Passaggi in Siria
La Siria che mi ricordavo era uno dei posti più belli al mondo. Ripensai alla mia infanzia nella città di Tabqa, nei pressi di Raqqa, sul fiume Eufrate, e agli anni della mia adolescenza nella storica città di Jable. Una volta adulta, ero andata a vivere da sola con mia figlia nelle capitale Damasco, per diversi anni, a una certa distanza dalla mia famiglia, dalla mia comunità e dai legami identitari. Avevo vissuto in modo indipendente, libera di fare le mie scelte, ma quello stile di vita mi era costato moltissimo in termini di critiche, ripudio e pregiudizio alla mia reputazione. Era stato difficile essere donna in una società conservatrice che non permetteva alle donne di ribellarsi alle proprie leggi.
Tre capitoli, tre passaggi in Siria, tre tappe di una guerra civile. Un libro che è un vero e proprio pugno allo stomaco che descrive senza margini di errori la realtà della sanguinosa guerra siriana. Una storia che è la condanna a vita o a morte, dipende dai punti di vista, di tutti coloro che ogni giorno vivono per non morire e muoiono stanchi di vivere. Tre passaggi in Siria che sono storie e volti di giovani donne e bambini, di anziani e ragazzi, di persone stremate dal rumore degli spari, dalle bombe a barile che vengono sganciate ovunque, senza alcuna logica di protezione per le persone civili. Un reportage che denuncia una guerra atroce, il disperato bisogni di aiuti umanitari, la necessità di intervenire per fermare ulteriori spargimenti di sangue. Tre passaggi in Siria dettati dall’urgenza di raccontare tutto all’Occidente, che sembra non cogliere la gravità delle popolazioni civili. Passaggi che sono tre ingressi illegali dalla frontiera turca, insieme a fondamentalisti e foreign fighters, sotto gli occhi chiusi della polizia di frontiera: una sostenuta passeggiata a piedi per entrare nell’orrore di ogni giorno. Una testimonianza preziosa e unica che riesce a dare voce ai ribelli del Free Army e alle donne senza speranza, ai bambini ingenui che vedono maceria e inventano giochi per distrarsi dalle barbarie, intere famiglie che raccontano immagini e emozioni di attimi di tregua tra la crudeltà dei cecchini e gli scontri armati. Un racconto che è romanzo, saggio e puro giornalismo di denuncia, doverosamente definito dall’Observer ” uno dei primi classici politici del XXI secolo.

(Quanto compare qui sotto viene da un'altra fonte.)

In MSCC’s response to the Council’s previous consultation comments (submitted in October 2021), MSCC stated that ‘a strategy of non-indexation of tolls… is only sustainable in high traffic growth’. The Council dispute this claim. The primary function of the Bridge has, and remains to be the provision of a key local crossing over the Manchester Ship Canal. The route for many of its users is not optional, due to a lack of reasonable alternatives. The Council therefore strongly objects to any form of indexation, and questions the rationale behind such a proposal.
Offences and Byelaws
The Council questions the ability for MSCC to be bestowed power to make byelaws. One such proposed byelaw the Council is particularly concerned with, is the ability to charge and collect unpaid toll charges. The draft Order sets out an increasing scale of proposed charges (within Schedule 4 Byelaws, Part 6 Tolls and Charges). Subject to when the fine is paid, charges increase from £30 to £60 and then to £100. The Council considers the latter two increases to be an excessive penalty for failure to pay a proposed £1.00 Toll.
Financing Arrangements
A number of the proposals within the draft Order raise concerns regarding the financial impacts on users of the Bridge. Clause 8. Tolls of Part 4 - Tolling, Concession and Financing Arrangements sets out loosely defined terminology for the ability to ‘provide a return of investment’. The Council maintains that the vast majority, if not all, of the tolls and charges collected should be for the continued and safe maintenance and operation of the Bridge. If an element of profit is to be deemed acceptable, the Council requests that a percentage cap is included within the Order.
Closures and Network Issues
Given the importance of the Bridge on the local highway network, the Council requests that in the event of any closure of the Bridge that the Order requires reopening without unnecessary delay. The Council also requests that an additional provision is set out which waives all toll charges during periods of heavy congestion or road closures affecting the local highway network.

Queste erano le persone senza nome, ignorate, le persone che andavano in motocicletta per assolvere ai propri impegni quotidiani e che potevano essere uccise mentre andavano ad acquistare un filone di pane. Era una vita grama. Le granate volavano sulle loro teste, gli aeroplani distruggevano le loro case e incendiavano i frutteti e i campi coltivati. E tutte le mattine si svegliavano grati di essere ancora vivi. Vivevano tra i vicoli di pietra e sotto gli alberi di fichi e ulivi. Semplicemente, come la notte e il giorno si danno il cambio, crescevano, davano alla luce i propri figli e morivano, senza un gemito. La loro vita era breve come un lampo. Nessuno si preoccupava di loro.